Les éventualités d’une infiltration d’éléments djihadistes sont balayées d’un revers de la main par son lieutenant Elias Sidi : «Des femmes de djihadistes habitent dans le camp, mais elles ne sont pas inquiétées, car elles ne sont pas inquiétantes. Ce ne sont pas des terroristes n’est-ce pas ?»

Et puis, continuent les gendarmes, depuis la réalité de l’insécurité dans le Sahel, un bataillon entier de l’armée est basé à Bassiknou. «Le site, et la Moughataa sont totalement sécurisés» assurent de concert les deux gradés.

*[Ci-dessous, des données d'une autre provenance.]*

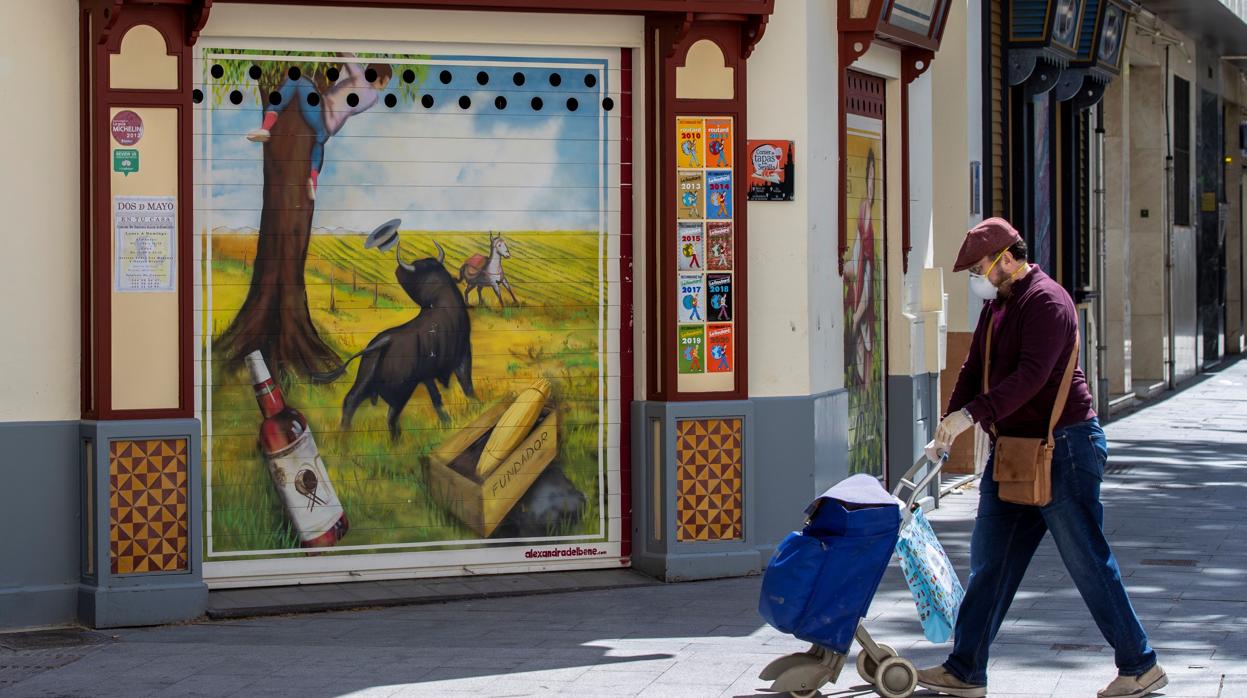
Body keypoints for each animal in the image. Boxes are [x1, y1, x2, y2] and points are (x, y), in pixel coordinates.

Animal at [311, 241, 476, 436]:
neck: (439, 298)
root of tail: (385, 341)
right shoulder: (462, 356)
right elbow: (464, 385)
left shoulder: (430, 373)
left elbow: (439, 397)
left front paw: (449, 419)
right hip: (402, 390)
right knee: (391, 415)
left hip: (366, 379)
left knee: (351, 401)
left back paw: (345, 436)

Les tremblements sous-régionaux qui pourraient survenir d’une intervention militaire qui se précise de plus en plus, inquiète quand même les réfugiés eux-mêmes.

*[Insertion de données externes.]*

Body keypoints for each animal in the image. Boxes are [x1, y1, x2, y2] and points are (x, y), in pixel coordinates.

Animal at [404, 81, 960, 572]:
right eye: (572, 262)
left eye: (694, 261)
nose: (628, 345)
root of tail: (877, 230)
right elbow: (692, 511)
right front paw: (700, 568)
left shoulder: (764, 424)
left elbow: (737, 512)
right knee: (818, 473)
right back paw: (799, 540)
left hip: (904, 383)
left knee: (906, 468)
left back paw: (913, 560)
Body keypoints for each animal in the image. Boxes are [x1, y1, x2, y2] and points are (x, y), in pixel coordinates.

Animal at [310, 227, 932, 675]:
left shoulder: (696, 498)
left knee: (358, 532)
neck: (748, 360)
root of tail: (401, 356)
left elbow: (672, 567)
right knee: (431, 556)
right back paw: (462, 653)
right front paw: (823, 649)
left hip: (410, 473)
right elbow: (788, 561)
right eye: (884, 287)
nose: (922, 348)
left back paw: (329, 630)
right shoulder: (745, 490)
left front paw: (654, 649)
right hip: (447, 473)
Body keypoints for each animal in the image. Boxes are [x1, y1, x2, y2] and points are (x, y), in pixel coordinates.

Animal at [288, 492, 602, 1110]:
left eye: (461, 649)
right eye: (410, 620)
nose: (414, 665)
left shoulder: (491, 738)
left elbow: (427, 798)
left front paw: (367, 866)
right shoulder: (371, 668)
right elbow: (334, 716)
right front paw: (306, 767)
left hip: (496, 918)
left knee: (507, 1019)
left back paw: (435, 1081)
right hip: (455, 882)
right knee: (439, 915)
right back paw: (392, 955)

«Je rentre de Léré, dans le Nord-Mali, et je suis passé à Fassala. Partout où je suis passé, le seul sujet de conversation qui domine est l’intervention prochaine des forces internationales. Cette persistance et les craintes qu’elle engendre, augure certainement de nouveaux mouvement de réfugiés, plus en masse, cette fois», suppute le président de la commission technique Mohamed Ag Malha.

Et les populations se préparent : tout le bétail de Léré et des environs migre vers le nord-ouest, à la lisière de la frontière avec la Mauritanie, pour entrer éventuellement dans le Hodh, en cas de début de frappes.

Parallèlement, « d’autres ont commencé à déstocker leurs bêtes pour acheter du matériel et des voitures et se préparent à bouger en cas de nécessité ».

150 hectares sont toujours à la disposition du HCR et des ONG pour faire face à un éventuel et brusque afflux de réfugiés.